Between Battle and Bhakti: Cognitive Crisis and Spiritual Rebirth in Tagore’s Gitanjali and the Bhagavad Gita

Dr. Anupamratanshanker Nagar

Abstract


Rabindranath Tagore, a Nobel laureate and one of the defining voices in world literature, frequently engaged with India’s philosophical and spiritual heritage, drawing deeply from foundational texts like the Upanishads and the Bhagavad Gita. This research paper closely examines Tagore’s interpretation and creative recontextualization of the Bhagavad Gita, focusing especially on how he weaves its core themes into his poetry, prose, and broader philosophical outlook.
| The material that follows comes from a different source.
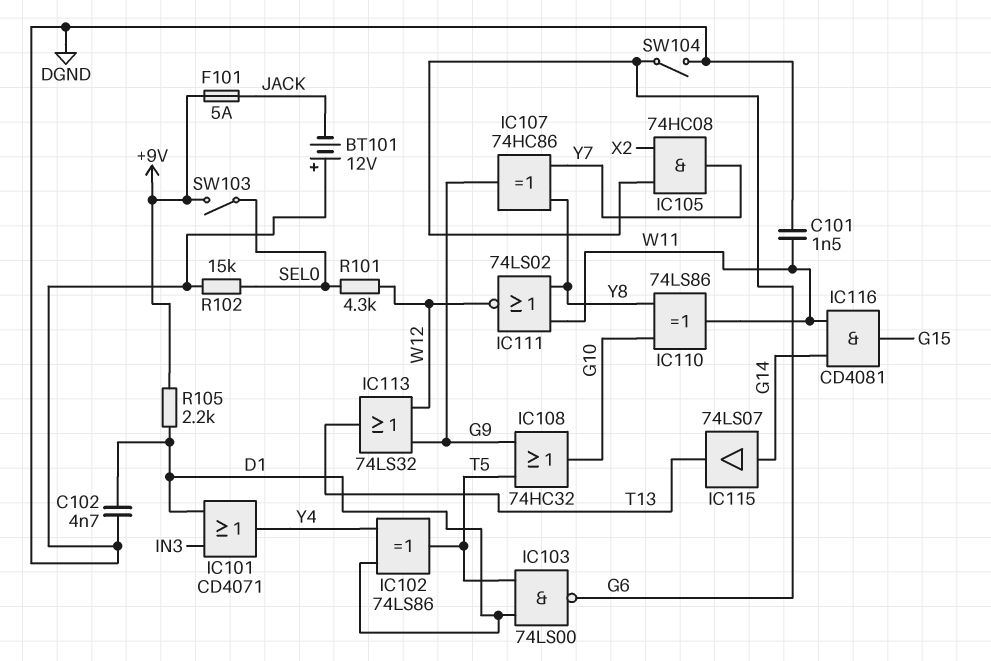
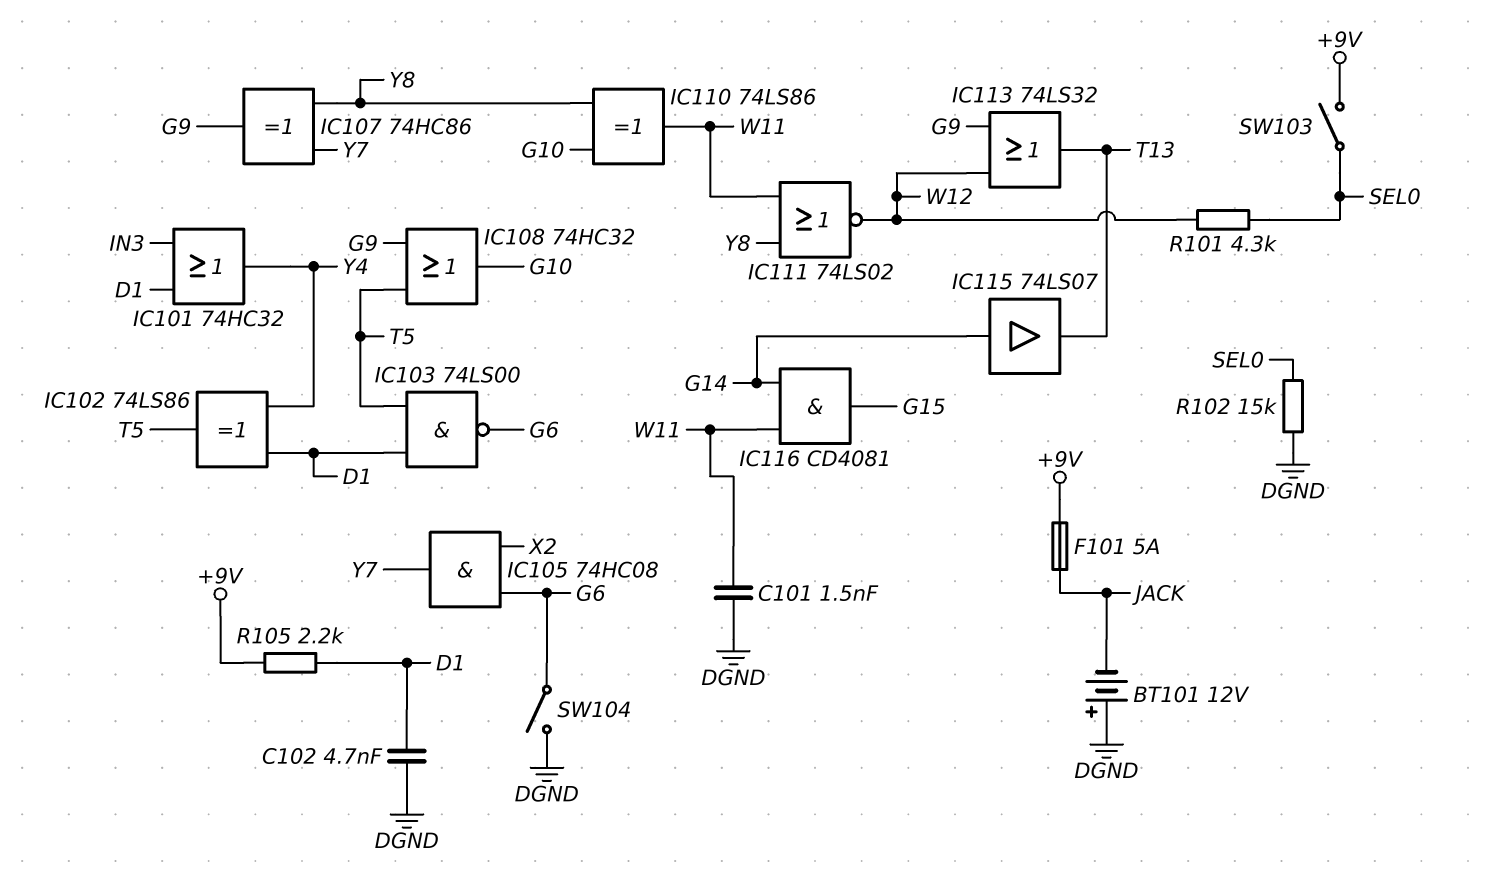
IC101: OR CD4071 (in D1, in IN3, out Y4) -> OR 74HC32 (in D1, in IN3, out Y4)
By delving into textual comparisons, intertextual resonances, and Tagore’s own writings—most notably “Gitanjali”—this study demonstrates both Tagore’s fidelity to and his innovation upon the Gita’s teachings. Through a synthesis of spirituality, universalism, and poetic imagination, Tagore refashions the Gita’s doctrine of duty, detachment, and devotion for the modern world, emphasizing an inner transformation that transcends sectarianism, ritualism, and fatalism. The analysis traces the evolution of central ideas—dharma and cognitive crisis, the human-divine relationship, creative evolution, and the poeticization of surrender—illustrating Tagore’s singular role in rendering ancient Indian wisdom both globally accessible and existentially relevant.